A circuit includes a spark gap that connects to the ground. The width of the gap is adjusted so that the capacitor discharges to the ground each time the voltage reaches 99% of the maximum.

(The circuit is basically a simple series circuit with an 80v power supply, connected to a 2500$\Omega$ resistor. Then comes a junction, one way leads to a 400$\mu$F capacitor, and the loop starts again in the power supply. The other way leads to the grounded spark gap).



Find the current flowing through the resistor at time t=$\tau$

Homework Equations

V=IR
V=V₀(1-e^-t/$\tau$)

The Attempt at a Solution

First I found the constant $\tau$ for the circuit by doing (2500)(400X10^-6)=1

Then found V at time $\tau$ by doing

V=80(1-e^{-$\tau$/$\tau$})=51




Then I thought that simply dividing 51 by 2500 would do it, but apparently not, any ideas?
Thanks...

 

[gneill]

The voltage across the resistor is not the voltage across the capacitor.

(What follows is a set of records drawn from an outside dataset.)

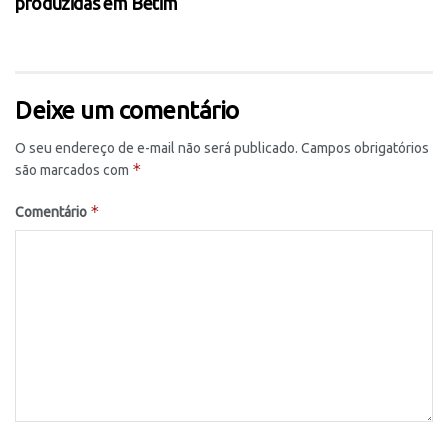
produzidas em Betim
Deixe um comentário
O seu endereço de e-mail não será publicado.
Campos obrigatórios
*
são marcados com
*
Comentário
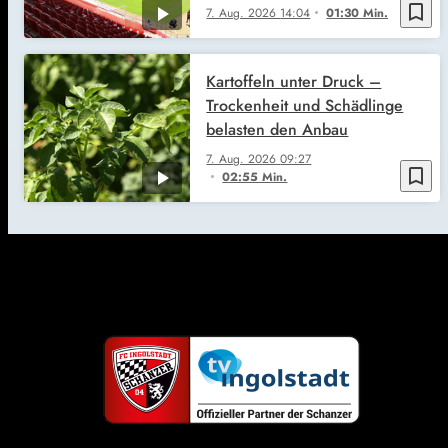
bookmark_border
7. Aug. 2026
14:04
01:30 Min.
Kartoffeln unter Druck –
Trockenheit und Schädlinge
belasten den Anbau
7. Aug. 2026
09:27
bookmark_border
02:55 Min.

HINT: You can modify your voltage formula slightly to give the voltage across the resistor.

 

[stonecoldgen]

The voltage across the resistor is not the voltage across the capacitor.

HINT: You can modify your voltage formula slightly to give the voltage across the resistor.

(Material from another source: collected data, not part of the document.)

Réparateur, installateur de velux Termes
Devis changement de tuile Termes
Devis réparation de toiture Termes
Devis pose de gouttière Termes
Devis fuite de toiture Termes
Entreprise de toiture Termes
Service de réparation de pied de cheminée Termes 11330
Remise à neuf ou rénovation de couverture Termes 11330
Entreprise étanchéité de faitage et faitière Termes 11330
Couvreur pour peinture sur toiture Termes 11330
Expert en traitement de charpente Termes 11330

should i subtract/add the voltages?

 

[gneill]

should i subtract/add the voltages?

That's one way to do it; you know one end of the resistor is held at 80V and the other is determine by the capacitor voltage for which you've written an expression.

On the other hand, you should recall that all the voltages and currents in the circuit will be changing according to very similar exponential curves. The current through the resistor is going to start at some maximum value when the capacitor is initially empty, and then it will decay towards zero as the capacitor fills. So you should be able to write by inspection a function for the current.

 

[asteriatic]

I would like to clarify a few things about this circuit before providing a response. Firstly, I assume that the spark gap is not connected to the rest of the circuit, as that would create a short circuit and the capacitor would not discharge to the ground. Secondly, the value of \tau that you have calculated (1) seems to be a time constant, not a resistance. The resistance in this circuit is 2500\Omega.

With that being said, let's focus on the main question: finding the current through the resistor at time t=\tau. To do this, we can use Ohm's law, V=IR, where V is the voltage across the resistor, I is the current through the resistor, and R is the resistance. We know that the voltage across the resistor is equal to the voltage of the power supply, which is 80V. So, we can rearrange the equation to solve for I, giving us I=V/R. Plugging in the values, we get I=80V/2500\Omega, which simplifies to I=0.032A. This is the current through the resistor at time t=\tau.

I'm not quite sure what you meant by dividing 51 by 2500, but I hope this explanation helps. It's important to remember that the spark gap does not affect the current flowing through the resistor, as it is not connected to the rest of the circuit. The current through the resistor is determined by the voltage of the power supply and the resistance of the resistor.